短編&Cherry | ナノ




不治の病に等しいの3


「…グレイシア」

おれはそっとグレイシアの傍らに膝をついて、今にも折れそうな兄の肩を抱いた。

「ごめん。グレイシアの気持ちも考えずに。でも良かったら聞いてほしい。あいつは隣のクラスの学級委員で、ただ仕事について話してただけなんだよ。おれ、グレイシアの弟として胸を張れる男になりたいから、だから仕事も一生懸命頑張ってるんだよ。そうでもなきゃ、あんなクソ女と誰が話すもんか。おれはグレイシアのものだから、当たり前だろ。グレイシア以外いらない。グレイシアが世界で一番で、唯一だよ。グレイシアが言うならおれ、あいつとも二度と話さないから、だからもう泣かないで、グレイシアが泣くのは辛いんだよ」

「……う、うぅ…」

「グレイシアがいないと…おれなにも出来ないんだから…グレイシア…愛してる、知ってるだろ…」

「……、」

グレイシアが、涙に濡れた瞳をわずかに覗かせた。
唇が小さく動く。


「…ほん、とう…?」

「勿論だよ」

にっこり笑って頭を撫でてやれば、グレイシアはようやく落ち着いたように肩の力を抜いた。
そして、両腕をおれの首にのばしながら、「じゃあ、いい」と優しい声で言う。

「ブラッキーがぼくのものなら…良いよ。お仕事、頑張って。あのこと話してもぼく構わない」

「…いいの?おれは別に…」

「良い。

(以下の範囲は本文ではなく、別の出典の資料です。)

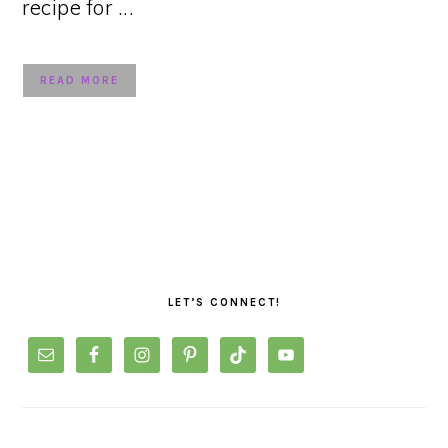
recipe for ...
READ MORE
PRIMARY
SIDEBAR
LET’S CONNECT!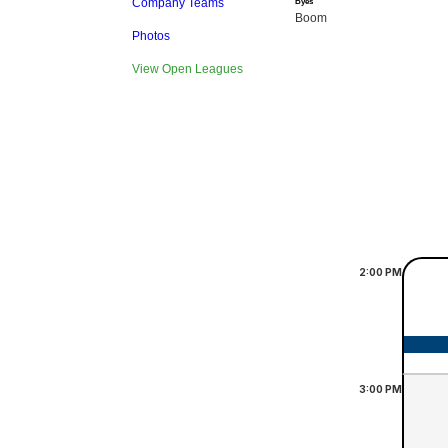
Company Teams
Byes
Boom
Photos
View Open Leagues
2:00
PM
3:00
PM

ゆるしてあげる」


…ああ!
おれは感動に胸を内震わせた。

なんて、グレイシアは優しいんだろう!
こんなに心の広い兄は世界広しといえどグレイシアだけであろう!

おれは心からの愛を込めて、グレイシアを抱き締めた。

「ふふっ…くすぐったいよ、ブラッキー…」

すぐ耳元でグレイシアの息が触れるのに腹の奥がぞくぞくする。

「グレイシア…愛してる…」

「っあ、ぶ…ぶらっきっ…」

抱き締めたまま兄の身体を床に押しつける。いきなり弟にのしかかられて、グレイシアは戸惑いの表情を浮かべた。